§ DIRECTIONS: Take from the entries below the stretch from the line with "thumb ip: (265, 197)" through the line with "pinky tip: (152, 140)", and return it exactly, leaving the pictures out.

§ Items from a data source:
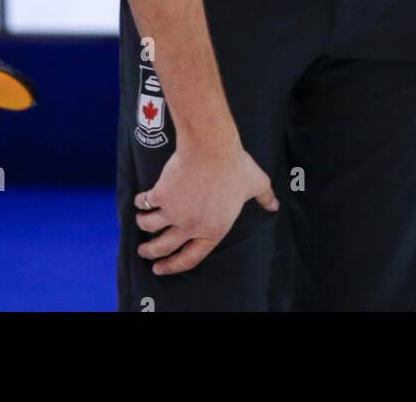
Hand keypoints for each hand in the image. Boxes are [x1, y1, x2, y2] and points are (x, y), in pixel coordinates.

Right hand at [133, 144, 278, 274]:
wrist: (211, 148)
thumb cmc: (235, 165)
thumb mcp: (256, 183)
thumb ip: (265, 197)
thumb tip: (275, 205)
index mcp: (213, 230)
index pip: (190, 258)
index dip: (173, 266)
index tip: (161, 268)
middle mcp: (190, 227)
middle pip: (163, 247)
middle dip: (150, 252)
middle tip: (144, 251)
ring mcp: (173, 212)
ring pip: (149, 226)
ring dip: (143, 225)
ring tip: (141, 222)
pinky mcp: (160, 195)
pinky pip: (144, 203)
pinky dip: (141, 202)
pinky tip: (141, 200)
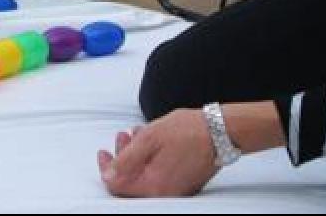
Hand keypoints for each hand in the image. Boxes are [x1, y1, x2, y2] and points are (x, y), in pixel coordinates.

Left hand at [97, 109, 219, 197]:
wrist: (222, 131)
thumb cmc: (188, 131)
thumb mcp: (148, 139)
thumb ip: (125, 160)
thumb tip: (107, 175)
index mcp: (154, 186)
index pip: (119, 186)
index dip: (107, 168)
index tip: (103, 152)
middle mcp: (166, 194)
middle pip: (132, 181)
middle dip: (122, 156)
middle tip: (122, 136)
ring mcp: (177, 189)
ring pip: (146, 175)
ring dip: (136, 154)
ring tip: (137, 133)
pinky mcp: (185, 182)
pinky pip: (159, 174)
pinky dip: (151, 158)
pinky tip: (152, 140)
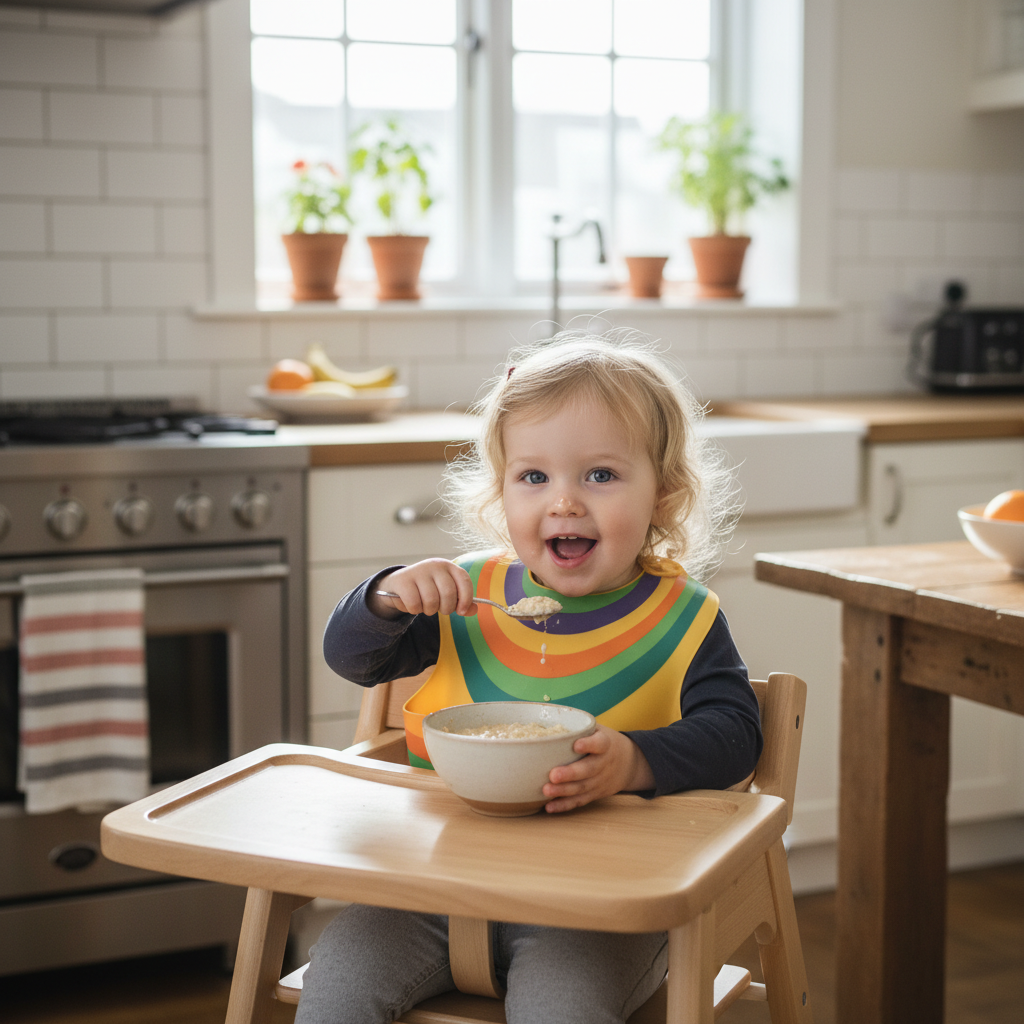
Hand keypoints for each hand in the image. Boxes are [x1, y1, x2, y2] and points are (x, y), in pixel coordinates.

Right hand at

§ ANSWER SPACE:
thumb ip: (265, 197)
thumb tip: (275, 205)
index mcp: (213, 230)
index pip: (190, 258)
index dip: (173, 266)
index tip: (161, 268)
middle mcp: (190, 227)
middle pip: (163, 247)
middle dip: (150, 252)
middle tip: (144, 251)
ring mcp: (173, 212)
ring pip: (149, 226)
ring dip: (143, 225)
ring tip: (141, 222)
pinky mcp: (160, 195)
pinky pip: (144, 203)
pinky dip: (141, 202)
pinky tip: (141, 200)
Hand keypoints for each hand in the image. Boxes are [x1, y1, x2, y2] and points are (x, y), in pixel coordinates.

Left hand at [97, 109, 219, 197]:
wrist: (222, 131)
thumb cmc: (188, 131)
thumb mcp: (148, 139)
thumb ip: (125, 160)
thumb tip: (107, 175)
index mcp: (154, 186)
index pip: (119, 186)
index dip: (107, 168)
index tip: (103, 152)
middle mcp: (166, 194)
middle pip: (132, 181)
middle dip: (122, 156)
middle tip: (122, 136)
ring mcp: (177, 189)
ring pip: (146, 175)
ring dip: (136, 154)
ring tip: (137, 133)
pinky mcp: (185, 182)
pinky pip: (159, 174)
pinky dip: (151, 158)
pinky tip: (152, 140)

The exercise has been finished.